[INSTRUCTIONS FOR THE TASK]: Copy out, without change, the lines from the one holding "x y a b theta flux" through the one holding "799 250 5 4 - 0.55", inclusive.
start DATA SHOWN
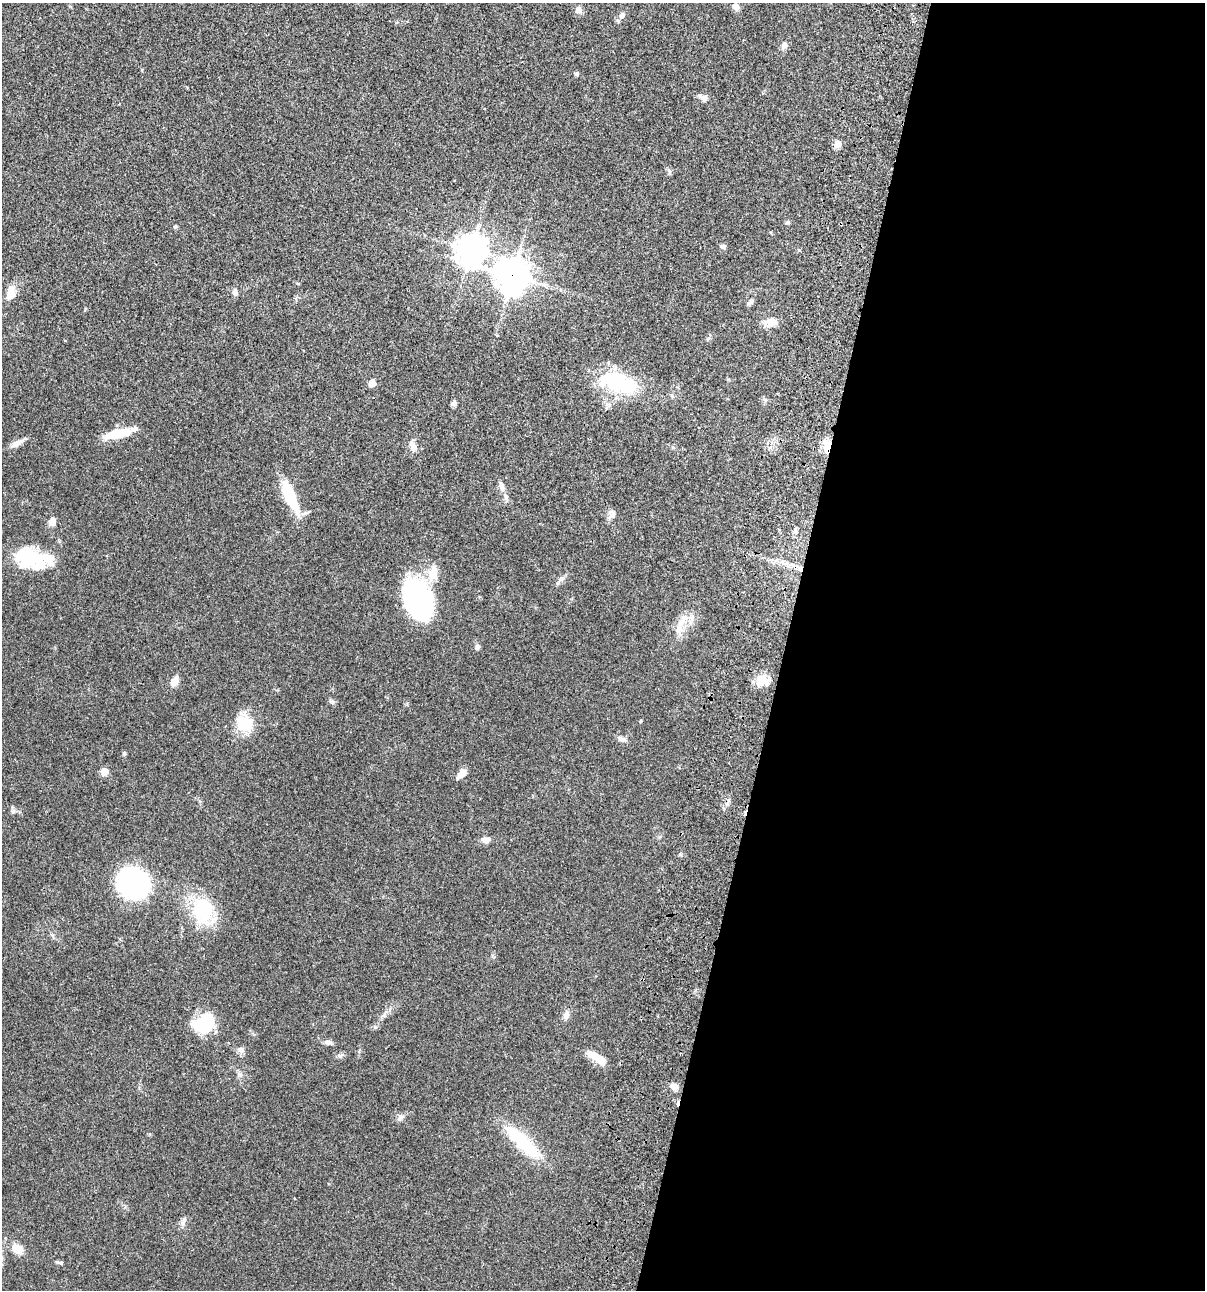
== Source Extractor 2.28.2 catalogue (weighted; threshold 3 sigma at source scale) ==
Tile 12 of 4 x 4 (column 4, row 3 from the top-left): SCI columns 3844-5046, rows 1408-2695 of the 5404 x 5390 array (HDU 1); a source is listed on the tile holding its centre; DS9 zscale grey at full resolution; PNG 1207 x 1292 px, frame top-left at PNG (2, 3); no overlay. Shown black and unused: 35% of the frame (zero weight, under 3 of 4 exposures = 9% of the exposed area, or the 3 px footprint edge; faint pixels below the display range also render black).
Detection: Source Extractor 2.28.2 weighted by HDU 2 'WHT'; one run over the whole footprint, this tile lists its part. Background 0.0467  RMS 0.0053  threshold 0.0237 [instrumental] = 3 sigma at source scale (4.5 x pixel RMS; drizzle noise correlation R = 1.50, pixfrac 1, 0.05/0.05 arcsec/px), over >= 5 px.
end DATA SHOWN
start DATA SHOWN
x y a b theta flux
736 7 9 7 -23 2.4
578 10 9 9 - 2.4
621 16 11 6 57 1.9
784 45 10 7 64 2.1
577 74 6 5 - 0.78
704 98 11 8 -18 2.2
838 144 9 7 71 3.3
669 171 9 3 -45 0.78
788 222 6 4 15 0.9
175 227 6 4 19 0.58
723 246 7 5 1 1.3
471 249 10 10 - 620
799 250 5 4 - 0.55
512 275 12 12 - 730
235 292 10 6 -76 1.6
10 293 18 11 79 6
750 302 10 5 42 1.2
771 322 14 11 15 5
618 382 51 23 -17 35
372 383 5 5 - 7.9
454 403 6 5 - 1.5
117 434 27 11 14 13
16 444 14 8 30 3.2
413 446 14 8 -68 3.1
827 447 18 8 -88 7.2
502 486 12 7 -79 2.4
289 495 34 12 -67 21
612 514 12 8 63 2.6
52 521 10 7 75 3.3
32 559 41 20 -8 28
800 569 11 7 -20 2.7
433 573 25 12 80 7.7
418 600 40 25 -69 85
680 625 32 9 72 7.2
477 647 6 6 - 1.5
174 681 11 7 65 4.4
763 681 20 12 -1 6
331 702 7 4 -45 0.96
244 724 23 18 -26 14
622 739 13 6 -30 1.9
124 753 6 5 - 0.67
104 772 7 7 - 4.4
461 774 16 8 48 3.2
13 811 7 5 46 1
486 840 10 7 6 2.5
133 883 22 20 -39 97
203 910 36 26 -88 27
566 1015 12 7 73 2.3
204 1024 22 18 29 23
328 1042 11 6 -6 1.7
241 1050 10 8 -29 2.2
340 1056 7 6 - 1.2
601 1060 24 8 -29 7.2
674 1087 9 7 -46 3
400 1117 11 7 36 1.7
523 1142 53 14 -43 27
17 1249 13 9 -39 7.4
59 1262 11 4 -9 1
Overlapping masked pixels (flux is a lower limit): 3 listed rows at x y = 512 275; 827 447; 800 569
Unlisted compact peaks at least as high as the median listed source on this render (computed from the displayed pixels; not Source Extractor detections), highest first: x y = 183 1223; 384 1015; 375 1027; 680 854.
end DATA SHOWN
start DATA SHOWN
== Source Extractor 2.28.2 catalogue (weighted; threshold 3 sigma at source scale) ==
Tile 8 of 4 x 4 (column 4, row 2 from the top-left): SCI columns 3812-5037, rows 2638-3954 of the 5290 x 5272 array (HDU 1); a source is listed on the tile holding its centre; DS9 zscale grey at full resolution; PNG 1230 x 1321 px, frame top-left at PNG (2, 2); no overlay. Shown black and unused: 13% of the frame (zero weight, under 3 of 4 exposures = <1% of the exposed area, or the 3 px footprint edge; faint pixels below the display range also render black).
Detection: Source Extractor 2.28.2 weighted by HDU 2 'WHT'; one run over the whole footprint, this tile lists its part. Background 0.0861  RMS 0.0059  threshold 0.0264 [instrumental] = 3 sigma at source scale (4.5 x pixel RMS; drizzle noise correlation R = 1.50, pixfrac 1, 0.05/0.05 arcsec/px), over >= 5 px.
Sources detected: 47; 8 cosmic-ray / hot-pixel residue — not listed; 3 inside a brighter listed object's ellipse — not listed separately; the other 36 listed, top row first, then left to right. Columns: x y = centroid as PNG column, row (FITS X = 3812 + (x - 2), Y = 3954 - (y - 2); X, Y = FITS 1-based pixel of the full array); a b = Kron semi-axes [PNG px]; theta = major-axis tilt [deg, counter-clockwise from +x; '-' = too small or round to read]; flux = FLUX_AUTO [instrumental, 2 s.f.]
end DATA SHOWN
[REPLY TO THE TASK]:
x y a b theta flux
736 7 9 7 -23 2.4
578 10 9 9 - 2.4
621 16 11 6 57 1.9
784 45 10 7 64 2.1
577 74 6 5 - 0.78
704 98 11 8 -18 2.2
838 144 9 7 71 3.3
669 171 9 3 -45 0.78
788 222 6 4 15 0.9
175 227 6 4 19 0.58
723 246 7 5 1 1.3
471 249 10 10 - 620
799 250 5 4 - 0.55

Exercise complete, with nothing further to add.